Dataset entries:

....

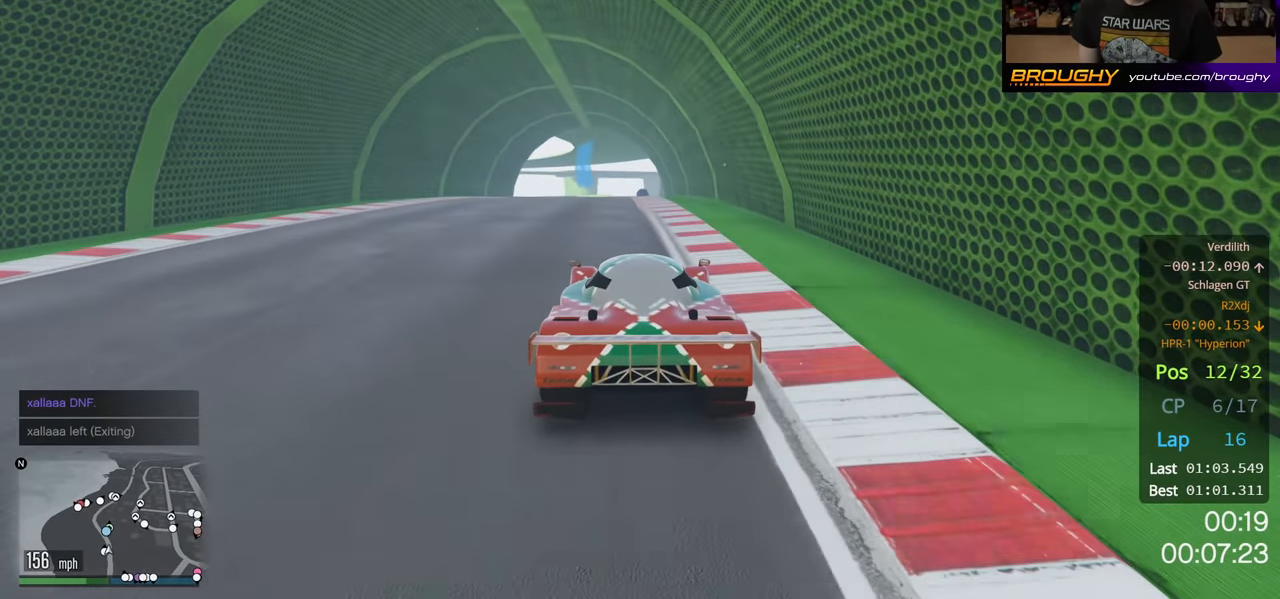
{"buttons": ["R2"], "left_stick": "center", "right_stick": "center", "events": []}
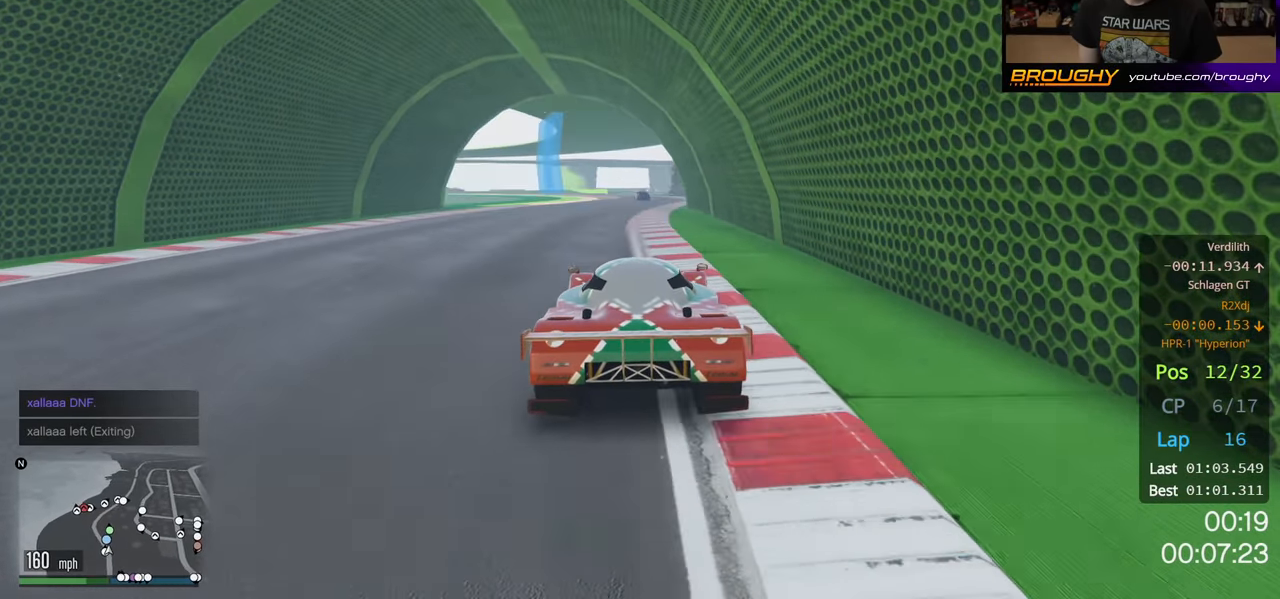
{"buttons": ["R2"], "left_stick": "center", "right_stick": "center", "events": [[100, "left_stick", "right"], [300, "left_stick", "center"]]}
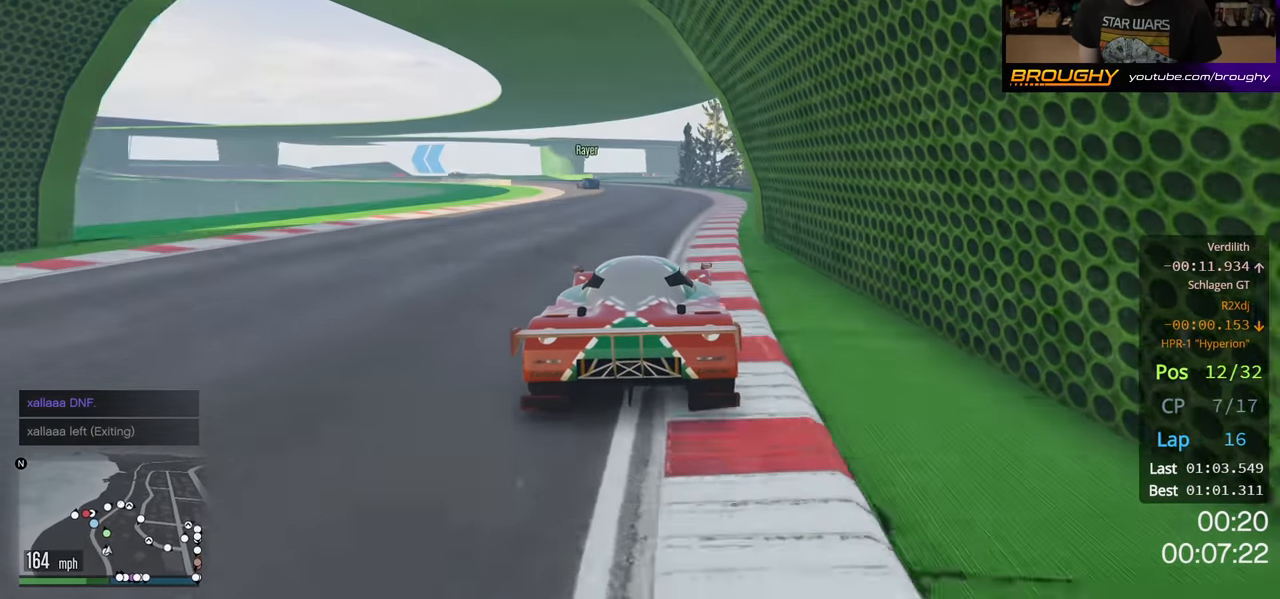
{"buttons": ["L2"], "left_stick": "up-left", "right_stick": "center", "events": [[234, "left_stick", "left"], [317, "R2", "up"], [384, "left_stick", "up-left"], [400, "L2", "down"]]}
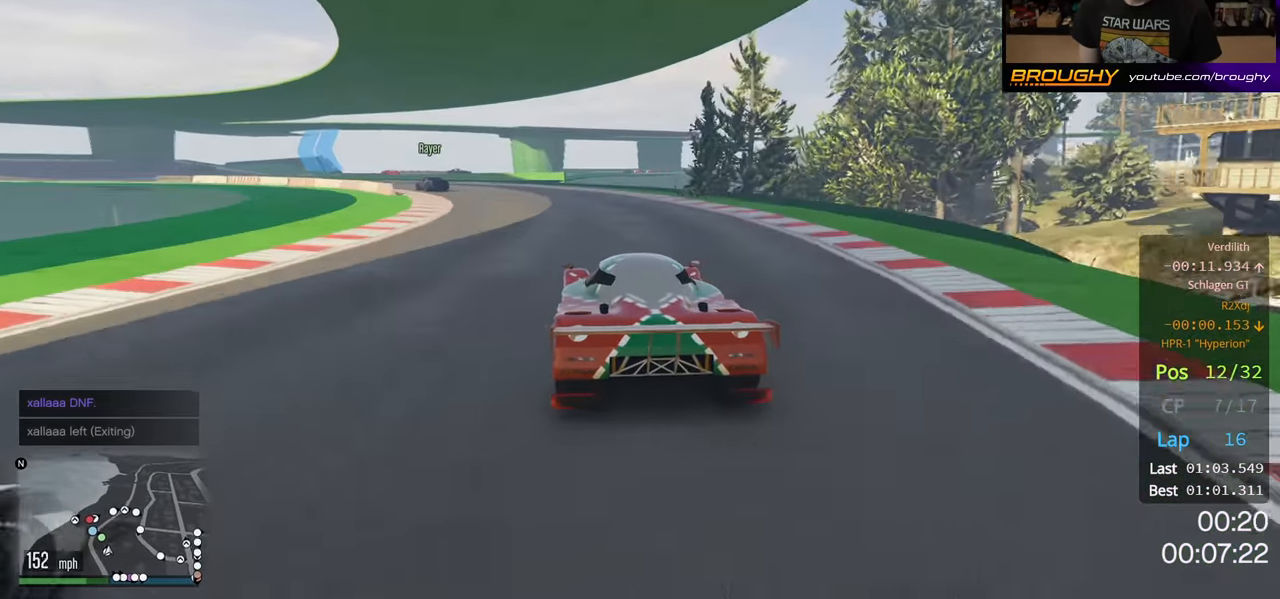
{"buttons": [], "left_stick": "up-left", "right_stick": "center", "events": [[84, "L2", "up"], [167, "L2", "down"], [300, "L2", "up"]]}
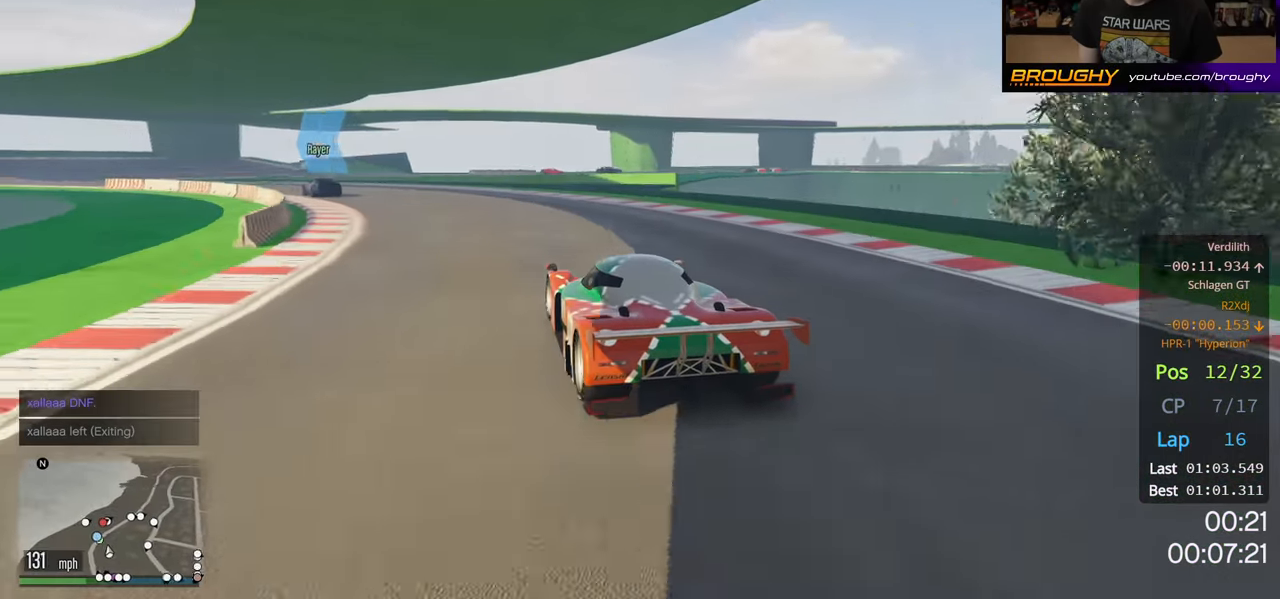
{"buttons": [], "left_stick": "up-left", "right_stick": "center", "events": [[117, "L2", "down"], [234, "L2", "up"]]}
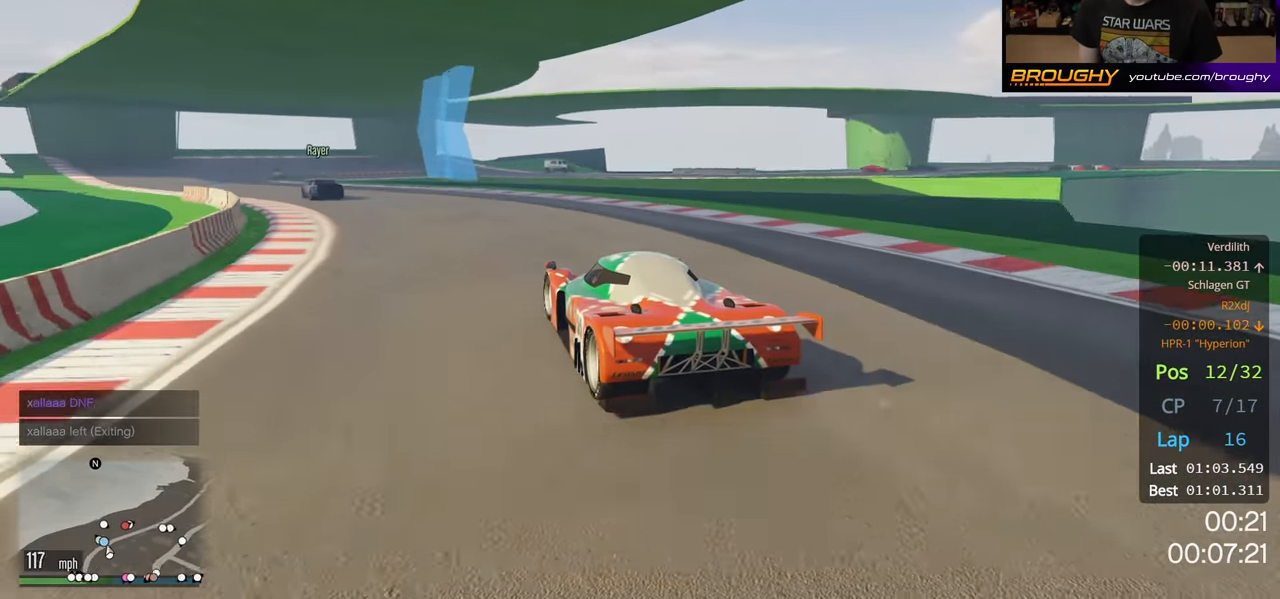
{"buttons": ["R2"], "left_stick": "up-left", "right_stick": "center", "events": [[200, "R2", "down"]]}
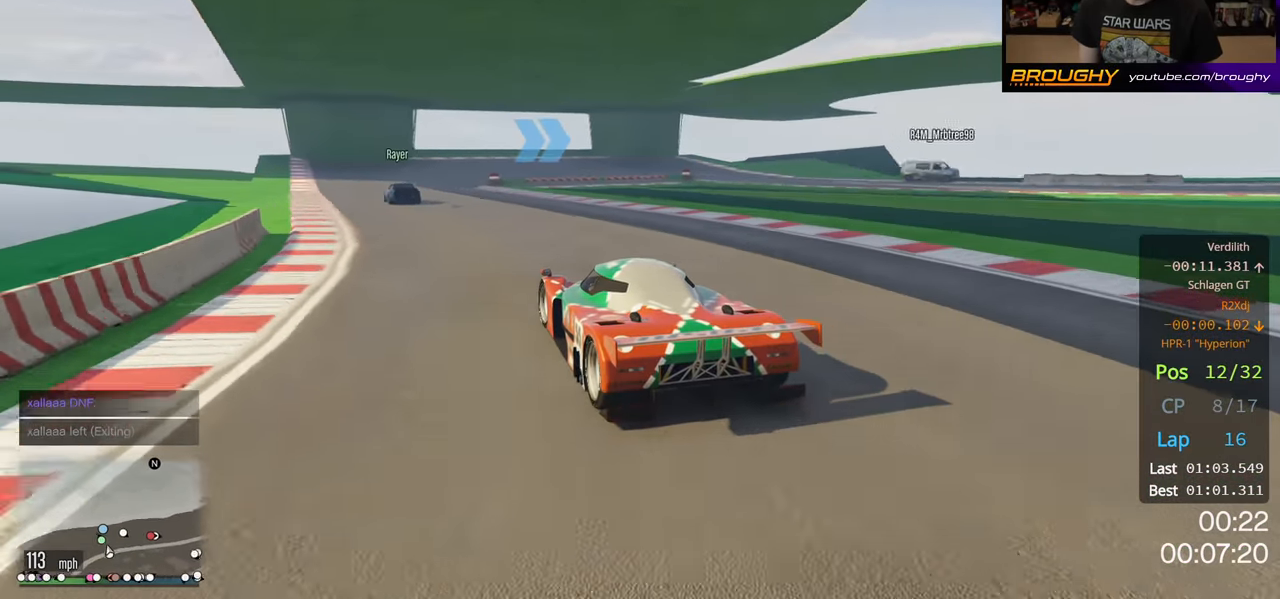
{"buttons": ["L2", "R2"], "left_stick": "right", "right_stick": "center", "events": [[200, "left_stick", "center"], [450, "left_stick", "right"], [483, "L2", "down"]]}
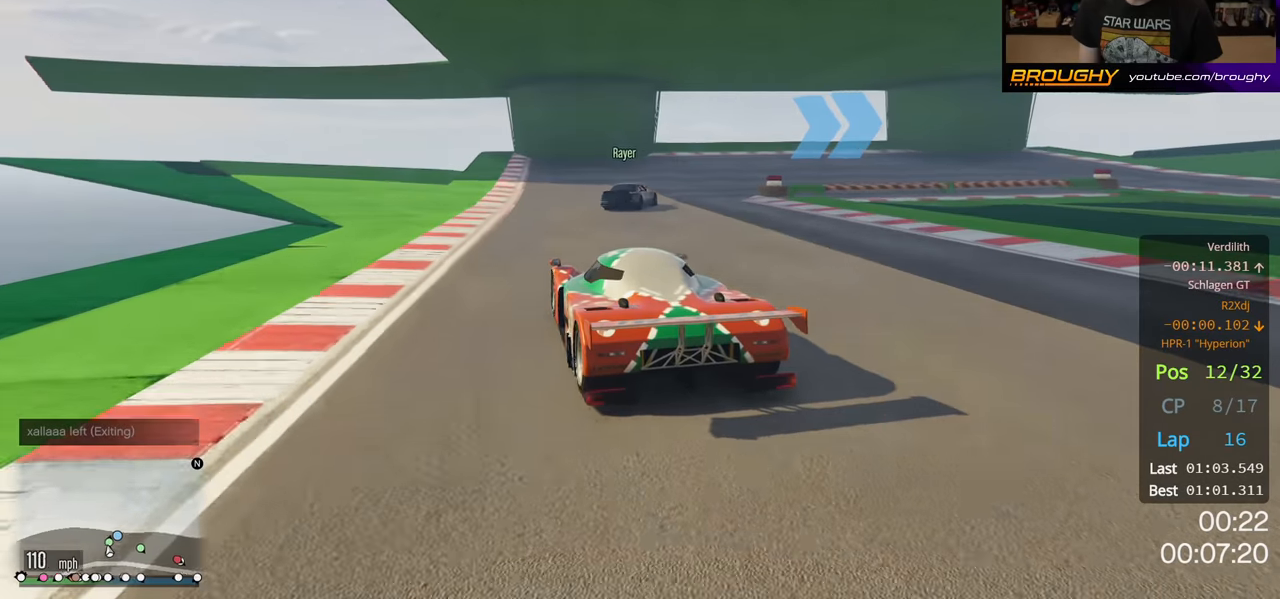
{"buttons": ["L2"], "left_stick": "right", "right_stick": "center", "events": [[33, "R2", "up"]]}
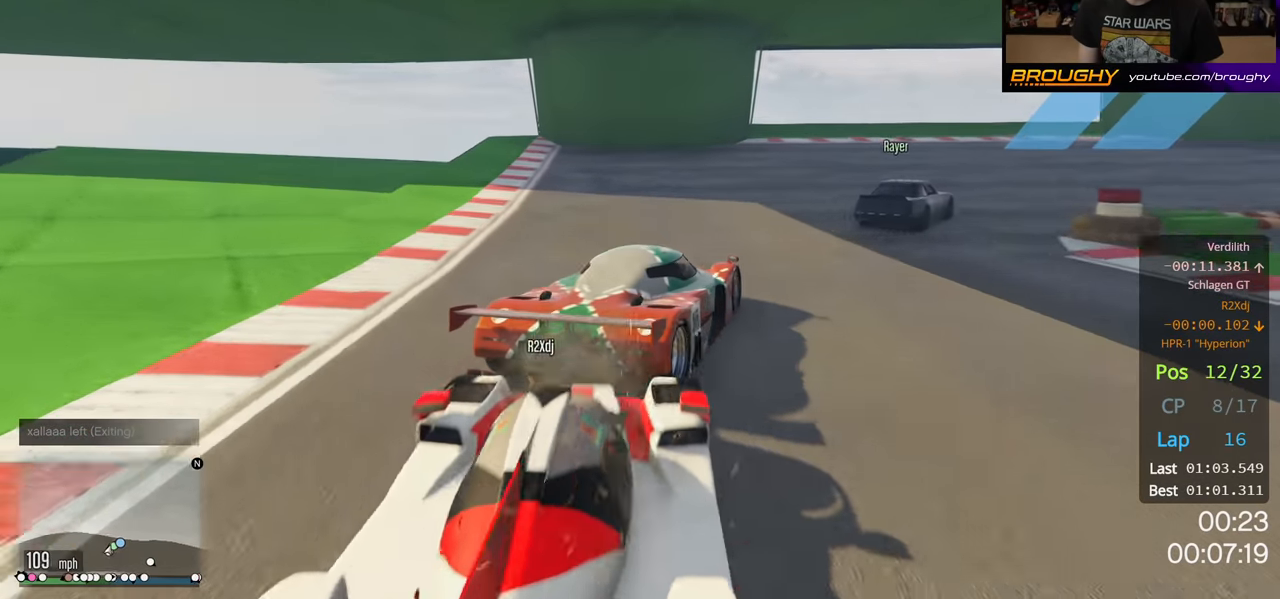
{"buttons": ["L2"], "left_stick": "right", "right_stick": "center", "events": [[166, "left_stick", "up-left"], [450, "left_stick", "right"]]}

....

▸ **What the exercise asks**
With the pictures removed, print the entries above exactly.

▸ **Answer to this exercise**
{"buttons": ["R2"], "left_stick": "center", "right_stick": "center", "events": []}
{"buttons": ["R2"], "left_stick": "center", "right_stick": "center", "events": [[100, "left_stick", "right"], [300, "left_stick", "center"]]}
{"buttons": ["L2"], "left_stick": "up-left", "right_stick": "center", "events": [[234, "left_stick", "left"], [317, "R2", "up"], [384, "left_stick", "up-left"], [400, "L2", "down"]]}
{"buttons": [], "left_stick": "up-left", "right_stick": "center", "events": [[84, "L2", "up"], [167, "L2", "down"], [300, "L2", "up"]]}
{"buttons": [], "left_stick": "up-left", "right_stick": "center", "events": [[117, "L2", "down"], [234, "L2", "up"]]}
{"buttons": ["R2"], "left_stick": "up-left", "right_stick": "center", "events": [[200, "R2", "down"]]}
{"buttons": ["L2", "R2"], "left_stick": "right", "right_stick": "center", "events": [[200, "left_stick", "center"], [450, "left_stick", "right"], [483, "L2", "down"]]}
{"buttons": ["L2"], "left_stick": "right", "right_stick": "center", "events": [[33, "R2", "up"]]}
{"buttons": ["L2"], "left_stick": "right", "right_stick": "center", "events": [[166, "left_stick", "up-left"], [450, "left_stick", "right"]]}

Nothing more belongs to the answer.